Nascera 69 anos antes na aldeia de Cabanas de Viriato, no concelho de Carregal do Sal, distrito de Viseu. Como o intrépido chefe lusitano que dá nome à sua aldeia natal se imortalizou pela luta tenaz e sistemática contra o invasor romano, também Sousa Mendes ficará para sempre como o nome de um honroso português, do século XX, que exorbitou as suas funções de Cônsul de Portugal, em Bordéus, para salvar milhares de pessoas que fugiam do terror perpetrado por Hitler, durante a 2.ª guerra mundial, nos territórios ocupados.

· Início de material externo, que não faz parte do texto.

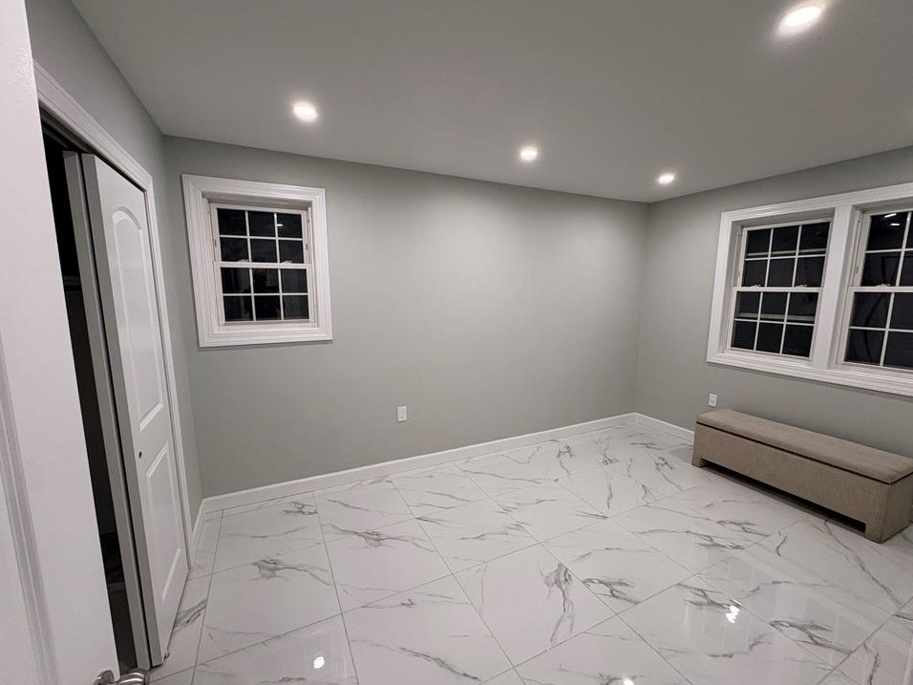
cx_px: 459
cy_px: 349
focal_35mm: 15
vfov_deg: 81.7
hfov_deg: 98.2
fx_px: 396
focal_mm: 2.22
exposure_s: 1/120
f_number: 2.2
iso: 200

Aristides de Sousa Mendes do Amaral e Abranches era oriundo de uma família rural com posses, de tendência conservadora. Depois de frequentar o curso de Direito na Universidade de Coimbra, e enveredando pela carreira diplomática, realizou várias missões consulares ao serviço de Portugal, em vários países, entre eles: Zanzibar, Brasil, Estados Unidos, Guiana e Bélgica.
Foi, porém, como Cônsul de Portugal, em Bordéus, no tempo da 2.ª Guerra Mundial, que a sua ação se tornou merecedora dos maiores elogios. Estávamos no princípio do 2.º grande conflito que o mundo conheceria, volvidas apenas duas dezenas de anos sobre o 1.º. Nesta fase do conflito, claramente favorável às tropas do “Eixo”, Salazar não pretendia desagradar a Hitler, o grande senhor da guerra daquele momento, e deu ordens expressas ao seu Cônsul em Bordéus, para ser cuidadoso nos vistos a conceder, cumprindo as determinações do chefe do Governo.

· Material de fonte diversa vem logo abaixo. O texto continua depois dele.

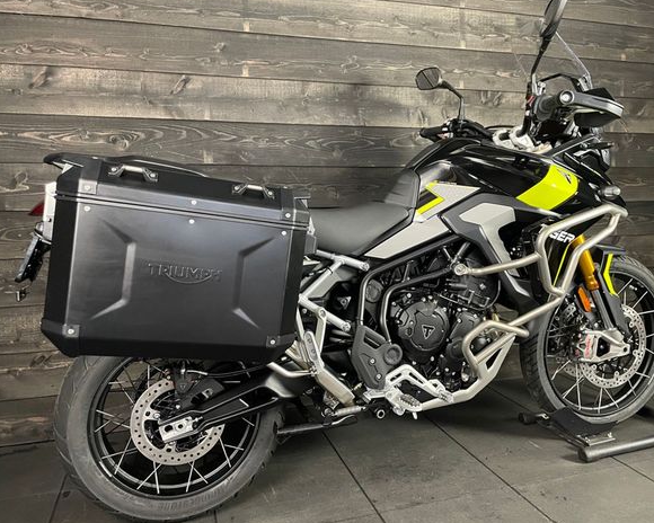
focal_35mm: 28
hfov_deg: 62.2
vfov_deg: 51.5
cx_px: 339
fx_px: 542
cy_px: 258
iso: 640
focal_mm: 4.2
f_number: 1.6
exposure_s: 1/33
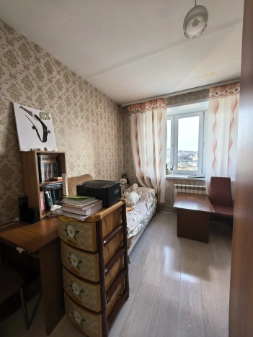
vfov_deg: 106.2
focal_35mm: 13
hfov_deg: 89.9
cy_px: 168
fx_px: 127
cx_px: 126
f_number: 2.2
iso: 125
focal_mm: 1.95
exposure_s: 1/100
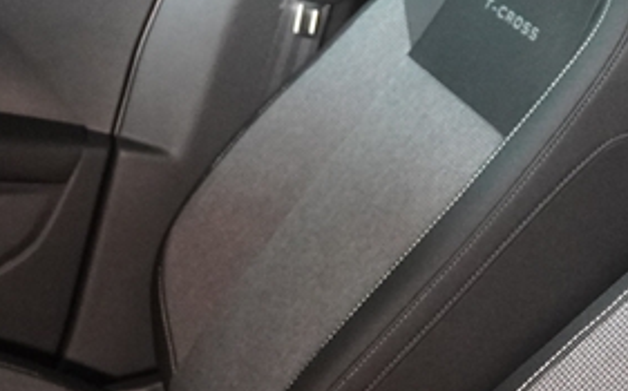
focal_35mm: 95
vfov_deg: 13.7
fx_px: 1622
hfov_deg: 21.9
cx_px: 382
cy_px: 222
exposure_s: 1/160
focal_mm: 17
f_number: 2.8
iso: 3200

Mas, Sousa Mendes, que preferiu orientar-se pela sua consciência de grande humanista, desafiou claramente as ordens de Salazar e, num curtíssimo espaço de tempo, passou mais de 30 mil vistos a fugidos do terror nazi, permitindo a sua fuga, através de Portugal. Destes 30 mil, seguramente um terço eram judeus.

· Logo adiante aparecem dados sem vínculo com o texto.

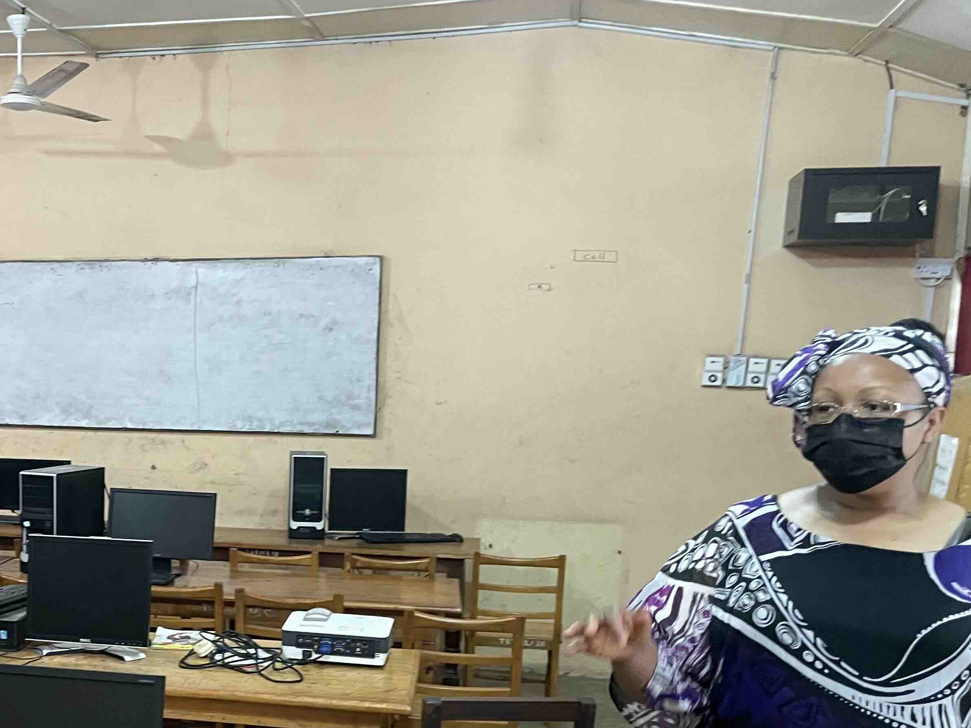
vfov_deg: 32.0
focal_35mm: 44
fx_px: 1234
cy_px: 582
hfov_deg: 41.0
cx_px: 186
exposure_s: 1/33
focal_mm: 4.2
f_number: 1.6
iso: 400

Aristides Sousa Mendes sabia seguramente que não ficaria impune ao desrespeitar de forma consciente as orientações recebidas por parte do ditador português. No regresso forçado a Lisboa, enfrentou um processo disciplinar que ditaria forçosamente o seu afastamento da carreira diplomática, o fim de uma vida desafogada, para começar a conhecer sérios problemas financeiros, tanto mais notados pelo facto de ter uma família grande, 14 filhos. Pelo bem-fazer acabou “castigado”, marginalizada a sua família e morreu praticamente na miséria, no dia 3 de abril de 1954. Na pseudodefesa apresentada no processo que lhe foi instituído, chegaria a declarar que o seu único objetivo era realmente salvar toda aquela gente, cuja aflição era indescritível.
Felizmente, depois do “25 de Abril”, ao menos o seu nome e obra passaram a ser conhecidos pelo povo português como dignos de justos encómios que só o tornam um nome honrado aos olhos dos portugueses pelos valores que a sua ação corajosa bem evidencia.
Tão digna de mérito foi a sua atitude, que o realizador Francisco Manso trouxe, há alguns anos e muito justamente, para o cinema a exemplar gesta de “O Cônsul de Bordéus”.
Sabe-se que grande parte dos judeus, a que Aristides Sousa Mendes passou os vistos, se dirigiu para os Estados Unidos da América e dali se mudaria, mais tarde, para o novo estado de Israel, fundado logo após o final da 2.ª Guerra Mundial.
A premiar a sua enorme coragem, Sousa Mendes seria agraciado, em 1966, já a título póstumo, com o galardão de “Justo entre as Nações”. Mas, repetimos, o seu modelar gesto de altruísmo valeu-lhe um resto de vida difícil e sujeito à solidariedade de algumas famílias judaicas que o ajudariam a sobreviver.
Estas dificuldades contrariam claramente algumas inverdades que a seu respeito se disseram e escreveram, designadamente que a maratona de vistos passados em meados de 1940 se fez tendo em vista os emolumentos a receber, quando se sabe que ele prescindiu de muitos a que teria direito.
Curioso é também o facto de Salazar, mais para o final do conflito, já com a certeza de quem seriam os vencedores e o grande derrotado, ter permitido ao embaixador português de Budapeste, o seu precioso auxílio na “salvação” de alguns judeus de morte certa. Já quase no final da guerra, quando a Hungria se pretendeu afastar da ligação à Alemanha de Hitler, este fez substituir o governo húngaro e agiu com enorme violência sobre a comunidade judaica local. Valeram nesse caso, a muitas centenas de judeus húngaros, os embaixadores portugueses Carlos de Almeida Fonseca Sampayo Garrido (1939 - 1944) e Carlos Alberto de Liz-Teixeira Branquinho (logo a seguir), o primeiro dos quais também foi distinguido, igualmente a título póstumo, com a medalha de “Justo entre as Nações”, pela israelita Autoridade Nacional para a Memória dos Mártires e Heróis do Holocausto.
Merece também destaque, hoje – dia 3 de abril de 2017 – a homenagem que, a título posto, o atual Presidente da República Portuguesa, Marcelo Rebelo de Sousa, concede a Aristides Sousa Mendes atribuindo-lhe a Grã-Cruz da Ordem da Liberdade.